DNS cache poisoning. How to find a villain?

I

Igor2011-12-28 09:10:36

Domain Name System

Igor, 2011-12-28 09:10:36

From time to time I observe such a situation:

What does this have to do with different sites. Once every few months or weeks.

And it happens like this:
The local computer is NATed through the Linksys WRT160N. It is also registered as a DNS server. This router has a DNS provider. Is it possible to find by means of this Linksys or packet analysis who and how replaces the DNS cache ? Is the attack on my router or one of the ISP's routers?
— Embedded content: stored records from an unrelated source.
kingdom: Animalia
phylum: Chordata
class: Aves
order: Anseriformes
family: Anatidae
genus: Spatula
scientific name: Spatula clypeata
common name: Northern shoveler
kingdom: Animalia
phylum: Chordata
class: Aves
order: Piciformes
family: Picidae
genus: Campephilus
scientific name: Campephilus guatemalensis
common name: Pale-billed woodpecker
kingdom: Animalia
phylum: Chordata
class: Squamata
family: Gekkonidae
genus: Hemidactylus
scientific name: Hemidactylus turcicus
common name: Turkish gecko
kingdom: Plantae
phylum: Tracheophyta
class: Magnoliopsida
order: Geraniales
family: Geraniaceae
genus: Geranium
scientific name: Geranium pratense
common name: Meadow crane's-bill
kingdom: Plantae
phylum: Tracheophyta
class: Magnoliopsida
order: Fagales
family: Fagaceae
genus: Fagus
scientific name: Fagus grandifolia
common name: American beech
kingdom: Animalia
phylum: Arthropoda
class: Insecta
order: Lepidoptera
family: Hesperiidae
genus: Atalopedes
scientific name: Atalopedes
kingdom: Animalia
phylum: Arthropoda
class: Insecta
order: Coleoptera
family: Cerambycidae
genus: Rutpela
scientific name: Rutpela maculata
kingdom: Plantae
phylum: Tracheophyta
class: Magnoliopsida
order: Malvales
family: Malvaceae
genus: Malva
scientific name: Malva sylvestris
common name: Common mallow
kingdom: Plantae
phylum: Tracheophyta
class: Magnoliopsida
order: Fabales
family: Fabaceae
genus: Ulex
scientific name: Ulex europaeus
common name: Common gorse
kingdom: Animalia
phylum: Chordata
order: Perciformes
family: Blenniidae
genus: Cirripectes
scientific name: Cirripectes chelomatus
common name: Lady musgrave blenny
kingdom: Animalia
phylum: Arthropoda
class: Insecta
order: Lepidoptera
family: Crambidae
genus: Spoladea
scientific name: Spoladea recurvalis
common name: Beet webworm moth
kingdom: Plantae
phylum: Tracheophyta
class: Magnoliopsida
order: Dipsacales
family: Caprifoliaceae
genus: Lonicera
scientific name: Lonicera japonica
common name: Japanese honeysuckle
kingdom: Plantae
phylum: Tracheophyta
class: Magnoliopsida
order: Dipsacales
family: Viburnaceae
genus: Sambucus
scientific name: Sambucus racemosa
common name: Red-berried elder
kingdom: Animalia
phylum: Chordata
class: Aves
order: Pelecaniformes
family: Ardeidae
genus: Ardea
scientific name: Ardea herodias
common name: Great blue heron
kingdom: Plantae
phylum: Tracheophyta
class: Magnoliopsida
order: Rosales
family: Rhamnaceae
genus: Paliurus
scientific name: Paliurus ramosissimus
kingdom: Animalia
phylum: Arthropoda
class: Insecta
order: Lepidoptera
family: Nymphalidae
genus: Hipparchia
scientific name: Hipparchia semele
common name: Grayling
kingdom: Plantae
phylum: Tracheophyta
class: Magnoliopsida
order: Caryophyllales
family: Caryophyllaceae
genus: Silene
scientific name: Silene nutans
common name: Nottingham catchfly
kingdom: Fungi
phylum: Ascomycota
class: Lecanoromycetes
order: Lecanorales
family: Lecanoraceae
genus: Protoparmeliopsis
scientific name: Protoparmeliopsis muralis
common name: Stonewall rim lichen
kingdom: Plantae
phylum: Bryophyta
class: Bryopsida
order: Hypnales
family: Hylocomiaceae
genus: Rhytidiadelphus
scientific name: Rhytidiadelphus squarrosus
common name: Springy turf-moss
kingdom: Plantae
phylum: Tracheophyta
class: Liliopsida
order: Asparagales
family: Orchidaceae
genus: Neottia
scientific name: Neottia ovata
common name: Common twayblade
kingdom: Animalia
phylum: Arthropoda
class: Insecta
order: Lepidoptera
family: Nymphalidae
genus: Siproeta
When I register myself on the local host as a Google DNS (8.8.8.8), this does not happen

Reply

Answer the question

In order to leave comments, you need to log in

3 answer(s)

M

mob, 2011-12-28
@mob

most likely, this is not an attack, but what the implementation of a service like GGC (Google Global Cache) looks like, only for Facebook. Large companies host their servers with content on the sites of leading operators, Facebook in this case knows that the requested content is on its servers from your provider and returns their IP in the DNS response.
Here is a more detailed example of GGC - habrahabr.ru/blogs/google/93864/ .
I have a large technical dock from a well-known company that hosts its caches on wire sites, but I cannot share it with it, because it is strictly confidential.

M

Mikhail Lyalin, 2011-12-28
@mr_jok

contact the provider

I

Igor, 2011-12-28
@shanker

I'm interested in the technical side of the issue.
If the provider's servers are attacked, I won't know about it. Is that how it works?
What if the router is attacked? How can I find out about it?